Stored data:
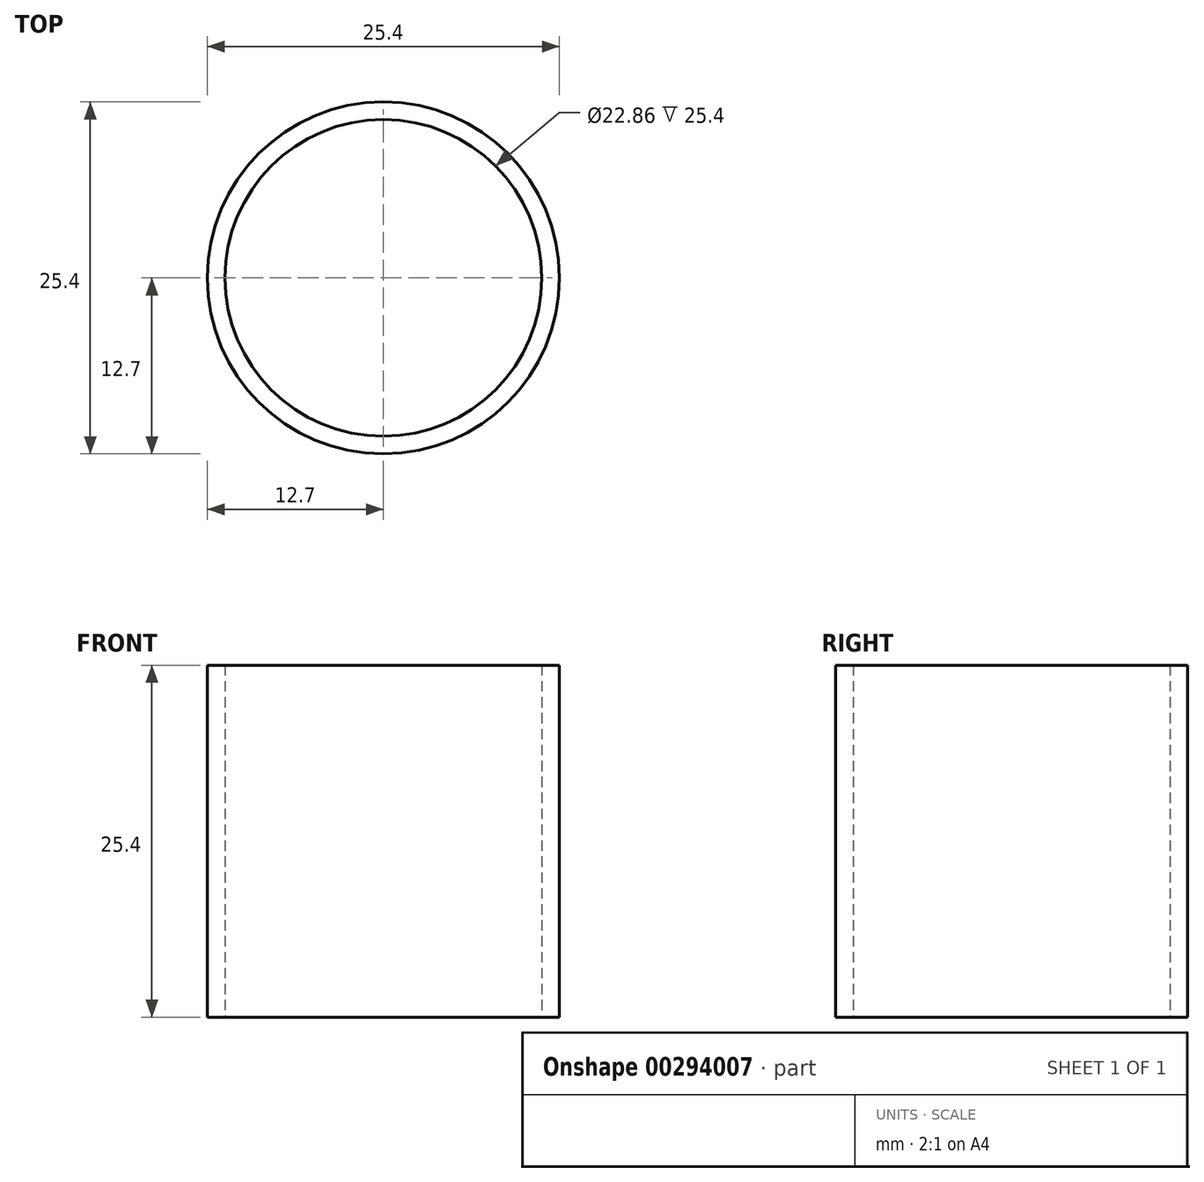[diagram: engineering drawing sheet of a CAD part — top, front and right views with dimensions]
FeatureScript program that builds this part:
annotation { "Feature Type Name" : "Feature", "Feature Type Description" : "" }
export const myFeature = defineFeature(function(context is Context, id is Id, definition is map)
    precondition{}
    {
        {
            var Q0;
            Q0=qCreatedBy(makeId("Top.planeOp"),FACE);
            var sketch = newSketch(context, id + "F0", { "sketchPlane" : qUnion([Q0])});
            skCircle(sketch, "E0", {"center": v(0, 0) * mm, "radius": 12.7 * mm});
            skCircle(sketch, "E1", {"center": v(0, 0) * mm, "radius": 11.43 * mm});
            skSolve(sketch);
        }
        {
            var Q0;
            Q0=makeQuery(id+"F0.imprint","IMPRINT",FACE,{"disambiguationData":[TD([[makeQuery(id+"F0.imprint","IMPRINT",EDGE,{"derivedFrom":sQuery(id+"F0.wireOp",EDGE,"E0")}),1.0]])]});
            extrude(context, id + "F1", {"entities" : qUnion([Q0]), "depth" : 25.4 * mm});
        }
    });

What the task requires: Revise the lines above by replacing "radius" with "r" wherever it occurs, leaving everything else unchanged. Omit the pictures from your answer.

Solution to the problem:
[diagram: engineering drawing sheet of a CAD part — top, front and right views with dimensions]
FeatureScript program that builds this part:
annotation { "Feature Type Name" : "Feature", "Feature Type Description" : "" }
export const myFeature = defineFeature(function(context is Context, id is Id, definition is map)
    precondition{}
    {
        {
            var Q0;
            Q0=qCreatedBy(makeId("Top.planeOp"),FACE);
            var sketch = newSketch(context, id + "F0", { "sketchPlane" : qUnion([Q0])});
            skCircle(sketch, "E0", {"center": v(0, 0) * mm, "r": 12.7 * mm});
            skCircle(sketch, "E1", {"center": v(0, 0) * mm, "r": 11.43 * mm});
            skSolve(sketch);
        }
        {
            var Q0;
            Q0=makeQuery(id+"F0.imprint","IMPRINT",FACE,{"disambiguationData":[TD([[makeQuery(id+"F0.imprint","IMPRINT",EDGE,{"derivedFrom":sQuery(id+"F0.wireOp",EDGE,"E0")}),1.0]])]});
            extrude(context, id + "F1", {"entities" : qUnion([Q0]), "depth" : 25.4 * mm});
        }
    });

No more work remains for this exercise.